-- Page excerpt follows --
Do not add a single global parent prevalence for ADCA-I. The term is a historical clinical class, and prevalence varies by subtype and founder population. SCA36 is enriched in specific Japanese, Galician/Spanish, and British cohorts (PMID:22492559, PMID:22753339, PMID:37810464); SCA17 fully penetrant alleles were rare in the UK ataxia cohort (PMID:30532692); and SCA8 frequency varies with testing strategy, repeat thresholds, and penetrance interpretation (PMID:20301445, PMID:31471687). Prevalence should be subtype-scoped.

YAML Integration Notes

  • The PR's current has_subtypes list matches issue #1675 and should remain as SCA1, SCA2, SCA4, SCA8, SCA17, and SCA36.
  • The SCA4 text should keep ZFHX3 as the causative gene and describe the variant as a GGC repeat/poly-glycine expansion. Older issue comments calling the gene unresolved are now obsolete.
  • The current pathophysiology graph is directionally sound after prior review fixes: extracerebellar degeneration should remain parallel downstream of repeat/protein/transcriptional toxicity, not downstream of Purkinje-cell loss.
  • Future evidence improvement: replace the current implicit TBP-based evidence for transcriptional dysregulation with explicit SCA1/SCA mechanism evidence from PMID:20628574, PMID:32964235, or PMID:32306062, after fetching caches with just fetch-reference.
  • Future content expansion: add subtype-scoped phenotypes, a parent diagnosis section, and supportive treatment/genetic counseling sections only after the relevant PMIDs are cached and exact evidence snippets are verified.
  • Do not add a parent prevalence claim unless it is explicitly framed as unknown/not estimable and supported by a suitable review; subtype/regional prevalence is safer.

Exact Short Quotes Checked

  • PMID:7066668: "A simple classification of the autosomal dominant cerebellar ataxias"
  • PMID:20301363: "SCA1 is characterized by progressive cerebellar ataxia"
-- Page excerpt concluded --
-- Collected material follows --
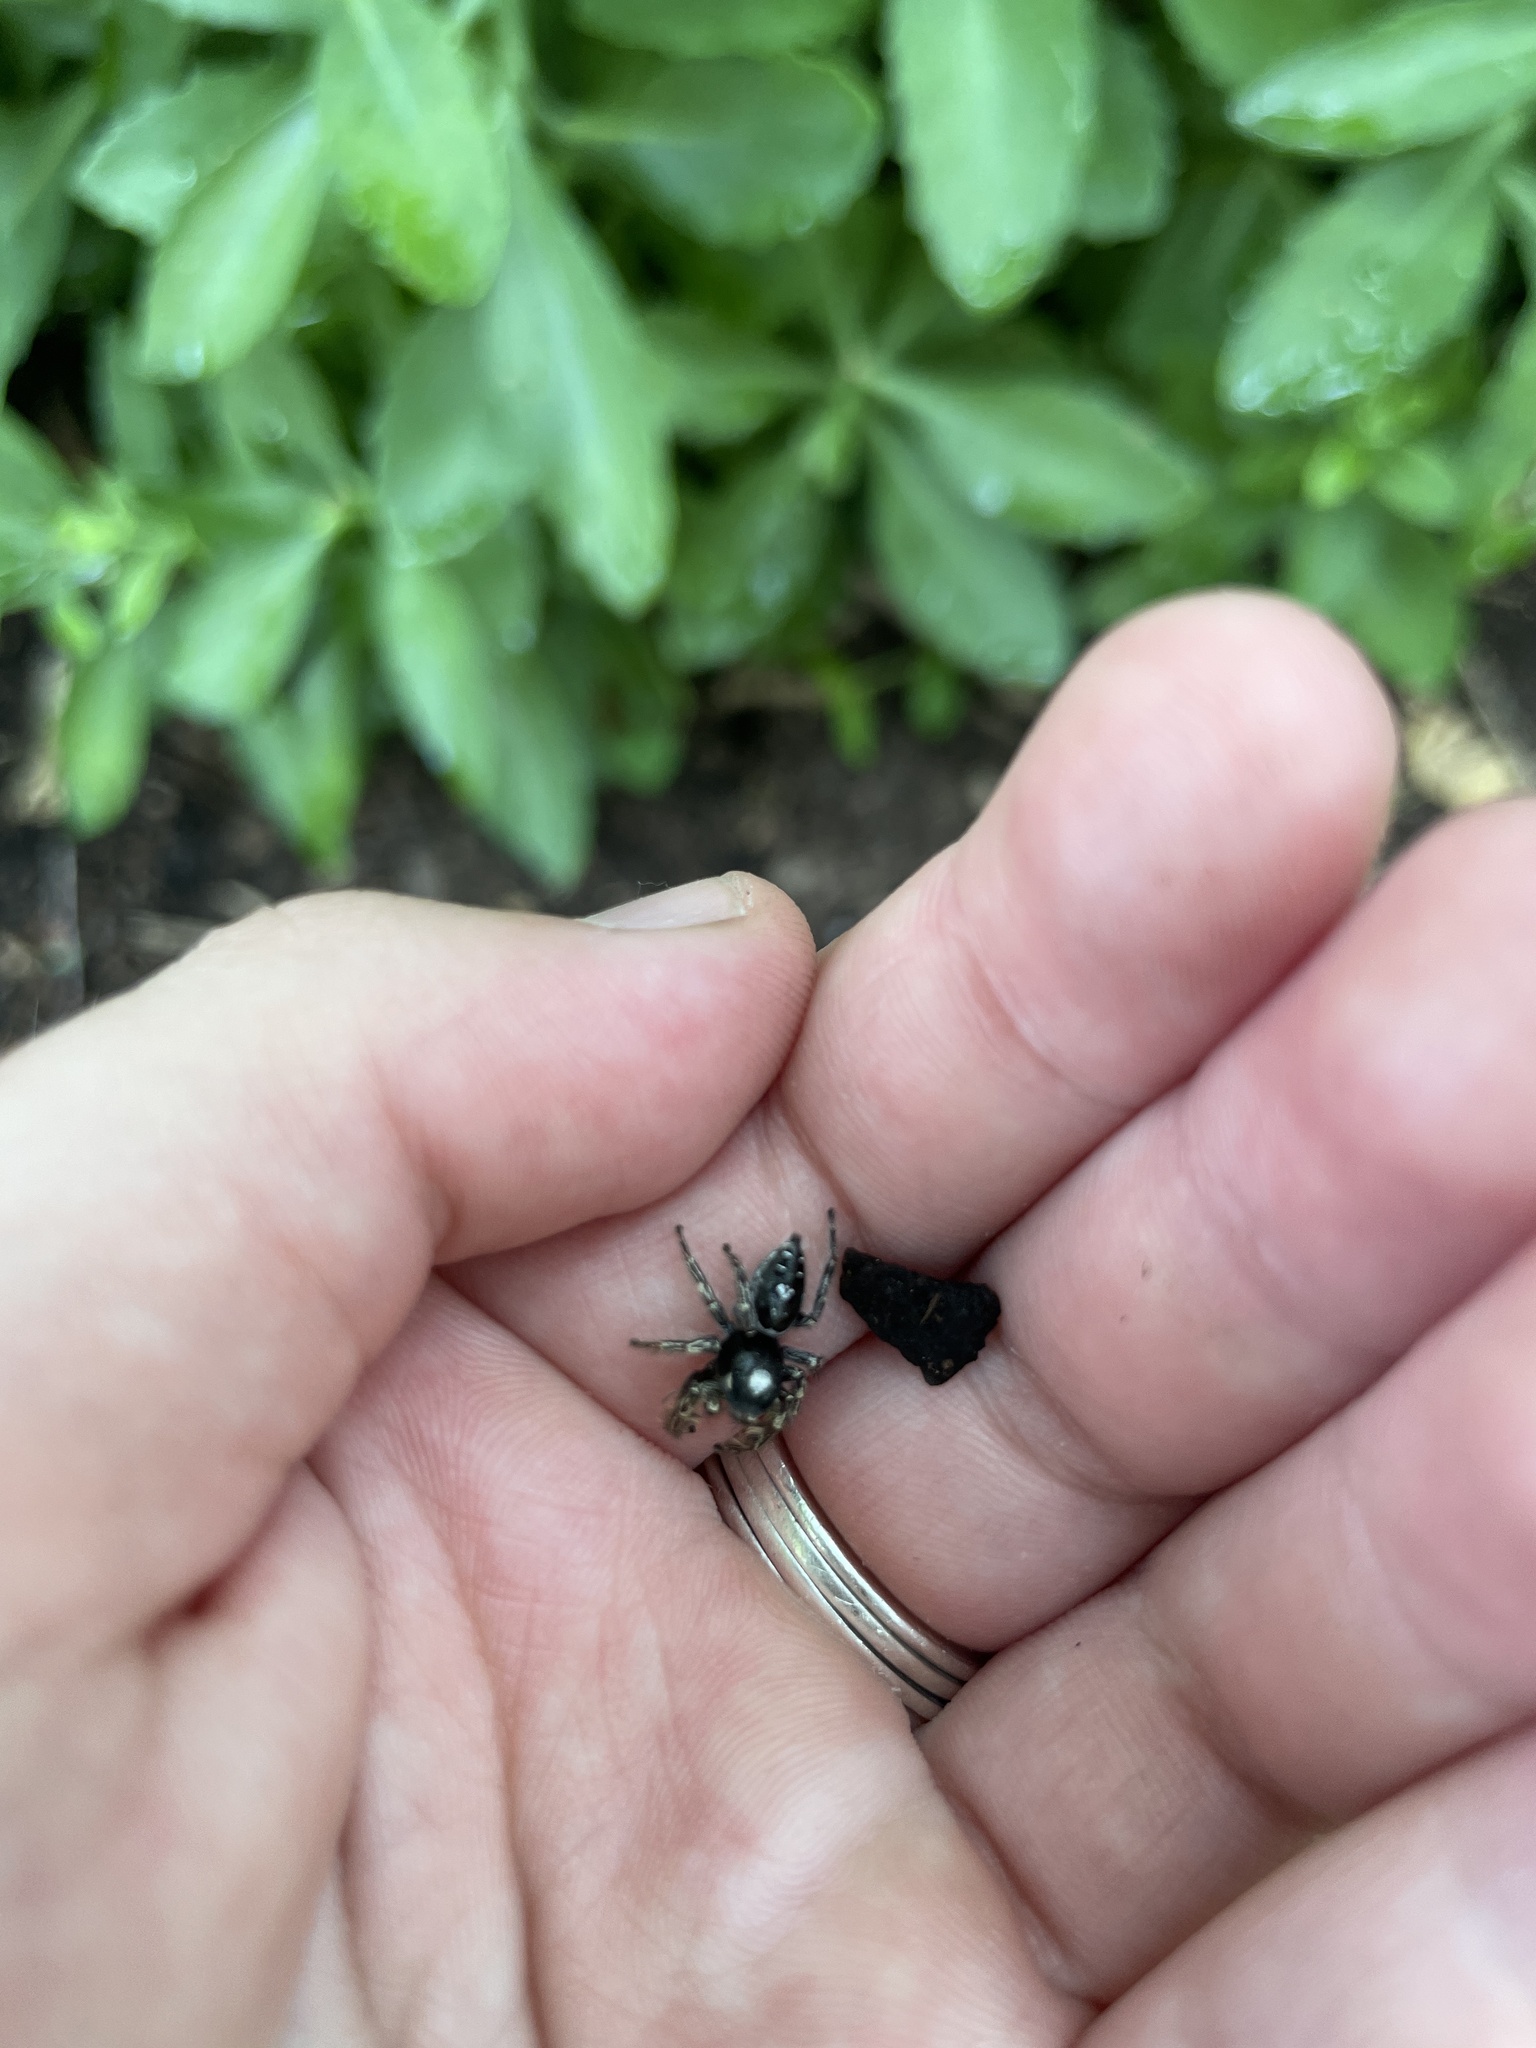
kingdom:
-- Collected material concluded --
#### What you will do
Decide whether each statement agrees with the ADCA-I notes, answering yes or no and quoting the words of the text that decide it. 1. The notes treat the causative gene for SCA4 as still unresolved. 2. SCA36 should stay in the has_subtypes list. 3. Extracerebellar degeneration should be placed downstream of Purkinje-cell loss.

#### Response to this exercise
1. No: "Older issue comments calling the gene unresolved are now obsolete."
2. Yes: "should remain as SCA1, SCA2, SCA4, SCA8, SCA17, and SCA36"
3. No: "not downstream of Purkinje-cell loss"